Молотов был даже более откровенен в этом вопросе. «Не о “гибели мировой цивилизации” и не о “гибели человеческого рода” должен говорить коммунист, — сказал он на Пленуме, — а о том, чтобы подготовить и мобилизовать все силы для уничтожения буржуазии»{1844}. «Как можно утверждать, — говорил он, — что при атомной войне может погибнуть цивилизация?.. Разве можем мы настраивать так народы, что в случае войны все должны погибнуть? Тогда зачем же нам строить социализм, зачем беспокоиться о завтрашнем дне? Уж лучше сейчас запастись всем гробами… Видите, к каким нелепостям, к каким вредным вещам приводят те или иные ошибки в политических вопросах»{1845}. Молотов не принимал концепции мирного сосуществования, потому что она означала, что мир теперь имеет большее значение, чем борьба с империализмом. Но Маленков шел дальше: если социализм не сможет выйти победителем в мировой войне, тогда ясно, что приоритет должен быть отдан устранению войны. Такая концепция, по Молотову, заслуживала «проклятья», поскольку он считал ее равноценной отказу от дела коммунизма.
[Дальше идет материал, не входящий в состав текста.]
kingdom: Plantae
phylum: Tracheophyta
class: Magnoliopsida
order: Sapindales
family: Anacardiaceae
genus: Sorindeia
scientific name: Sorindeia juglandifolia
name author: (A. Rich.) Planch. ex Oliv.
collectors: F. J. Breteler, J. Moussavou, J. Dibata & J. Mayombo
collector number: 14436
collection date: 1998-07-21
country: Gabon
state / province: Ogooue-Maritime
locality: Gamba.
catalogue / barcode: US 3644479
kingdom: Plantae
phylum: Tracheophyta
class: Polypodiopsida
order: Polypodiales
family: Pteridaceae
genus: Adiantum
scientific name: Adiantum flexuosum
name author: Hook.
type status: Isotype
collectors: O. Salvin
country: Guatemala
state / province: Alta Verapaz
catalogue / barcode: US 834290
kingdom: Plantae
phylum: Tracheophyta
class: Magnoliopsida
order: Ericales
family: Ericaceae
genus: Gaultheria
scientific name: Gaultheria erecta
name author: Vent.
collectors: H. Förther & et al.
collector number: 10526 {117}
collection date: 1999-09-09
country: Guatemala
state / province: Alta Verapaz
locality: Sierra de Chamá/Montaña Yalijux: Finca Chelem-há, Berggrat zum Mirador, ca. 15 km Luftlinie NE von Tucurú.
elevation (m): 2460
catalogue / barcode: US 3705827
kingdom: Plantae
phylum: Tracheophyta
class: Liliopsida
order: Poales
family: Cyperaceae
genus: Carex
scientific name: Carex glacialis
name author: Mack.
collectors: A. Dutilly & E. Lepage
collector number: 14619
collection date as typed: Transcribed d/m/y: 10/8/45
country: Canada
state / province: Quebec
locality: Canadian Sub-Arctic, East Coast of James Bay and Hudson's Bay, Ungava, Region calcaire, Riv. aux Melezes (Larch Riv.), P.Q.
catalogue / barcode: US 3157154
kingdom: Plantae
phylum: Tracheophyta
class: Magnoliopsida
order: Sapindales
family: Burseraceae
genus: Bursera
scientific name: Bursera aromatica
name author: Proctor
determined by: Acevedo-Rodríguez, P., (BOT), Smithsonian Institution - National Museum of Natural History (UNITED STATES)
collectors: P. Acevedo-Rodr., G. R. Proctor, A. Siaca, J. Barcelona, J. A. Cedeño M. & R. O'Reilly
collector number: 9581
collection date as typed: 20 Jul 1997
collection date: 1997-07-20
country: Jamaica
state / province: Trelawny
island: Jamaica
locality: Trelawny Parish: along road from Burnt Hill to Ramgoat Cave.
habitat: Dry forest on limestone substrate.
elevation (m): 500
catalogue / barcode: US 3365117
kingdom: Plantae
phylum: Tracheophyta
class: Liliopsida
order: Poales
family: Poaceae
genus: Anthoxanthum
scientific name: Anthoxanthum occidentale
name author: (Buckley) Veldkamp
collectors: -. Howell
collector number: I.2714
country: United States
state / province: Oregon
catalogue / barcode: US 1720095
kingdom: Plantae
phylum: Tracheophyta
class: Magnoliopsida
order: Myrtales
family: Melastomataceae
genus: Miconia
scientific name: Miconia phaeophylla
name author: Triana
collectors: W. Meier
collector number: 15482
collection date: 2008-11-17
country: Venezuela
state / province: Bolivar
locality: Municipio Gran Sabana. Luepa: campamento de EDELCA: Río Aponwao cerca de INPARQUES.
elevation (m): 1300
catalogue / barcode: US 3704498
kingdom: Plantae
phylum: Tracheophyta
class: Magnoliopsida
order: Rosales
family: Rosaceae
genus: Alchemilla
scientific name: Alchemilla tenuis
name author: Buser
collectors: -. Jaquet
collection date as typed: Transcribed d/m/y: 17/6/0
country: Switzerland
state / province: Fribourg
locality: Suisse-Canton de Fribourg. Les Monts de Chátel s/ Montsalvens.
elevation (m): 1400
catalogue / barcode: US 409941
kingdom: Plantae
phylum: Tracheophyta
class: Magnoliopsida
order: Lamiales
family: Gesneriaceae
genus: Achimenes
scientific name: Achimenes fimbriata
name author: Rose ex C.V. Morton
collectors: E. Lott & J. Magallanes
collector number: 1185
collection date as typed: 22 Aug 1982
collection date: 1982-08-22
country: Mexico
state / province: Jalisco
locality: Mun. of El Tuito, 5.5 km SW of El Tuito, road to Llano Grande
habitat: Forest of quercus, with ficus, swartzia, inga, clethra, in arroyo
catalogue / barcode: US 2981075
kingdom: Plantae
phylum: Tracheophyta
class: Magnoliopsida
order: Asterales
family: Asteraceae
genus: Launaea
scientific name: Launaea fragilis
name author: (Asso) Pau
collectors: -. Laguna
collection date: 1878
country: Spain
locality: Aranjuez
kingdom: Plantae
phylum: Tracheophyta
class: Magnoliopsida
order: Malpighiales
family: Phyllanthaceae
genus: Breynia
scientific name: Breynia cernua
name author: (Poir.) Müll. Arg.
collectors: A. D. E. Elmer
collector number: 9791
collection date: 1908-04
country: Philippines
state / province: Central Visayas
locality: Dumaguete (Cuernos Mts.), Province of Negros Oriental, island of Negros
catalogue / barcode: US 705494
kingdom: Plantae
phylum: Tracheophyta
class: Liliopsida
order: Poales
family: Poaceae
В марте 1955 г., через месяц после отставки Маленкова с поста председателя Совета министров, его тезис был подвергнут массированной атаке на страницах журнала «Коммунист», ведущего теоретического журнала партии. В редакционной статье «Судьбы мира и цивилизации решают народы» декларировалось, что, хотя последние испытания показали значительное увеличение разрушительной мощи ядерного оружия, термоядерная война не уничтожит мировую цивилизацию. Судьба человечества не может быть решена наукой и техникой; она зависит от характера социальных отношений, от состояния и уровня классовой борьбы между прогрессивными силами и силами реакции. Никакое оружие, даже водородная бомба, не может изменить законы общественного развития{1846}.

Статья, которую Малышев послал Хрущеву, Маленкову и Молотову, никак не поддерживала аргументы, выдвинутые «Коммунистом». Курчатов и его коллеги ясно и последовательно излагали свою точку зрения, привлекая внимание руководства к ужасным последствиям ядерной войны. Есть свидетельства того, что они поступали так же и при других обстоятельствах.

Много лет спустя Хрущев описал свою реакцию на полную информацию об ядерном оружии, полученную им в сентябре 1953 г. «Когда я был избран первым секретарем Центрального Комитета, — сказал он, — и узнал все, относящееся к ядерным силам, я не мог спать несколько дней. Затем я пришел к убеждению, что мы никогда не сможем использовать это оружие, а когда понял это, то снова получил возможность спать. Но все равно, мы должны быть готовы. Наше понимание не является достаточным ответом на самонадеянность империалистов»{1847}.

Возможно, что человеком, который ознакомил Хрущева с этими проблемами, мог быть Курчатов. Если Анатолий Александров точен, когда говорит, что Курчатов вернулся в Москву потрясенный произведенным в августе 1953 г. испытанием, тогда, по всей вероятности, он сообщил Хрущеву о своих ощущениях.

Причина, по которой позиция Маленкова встретила со стороны Хрущева немотивированную критику и обвинение в политическом оппортунизме, заключается в том, что содержала новый взгляд на результаты ядерной войны. Хрущев не мог согласиться с ней, так как она вступала в противоречие с основными политическими и идеологическими установками партии. Таково было основное содержание критики, направленной против Маленкова. В результате позиция советского руководства стала носить двойственный, по сути шизофренический характер: признание разрушительных последствий ядерной войны, представляющих равную опасность как для Советского Союза, так и для Запада, и официальная точка зрения на то, что эта война означала бы конец капитализма.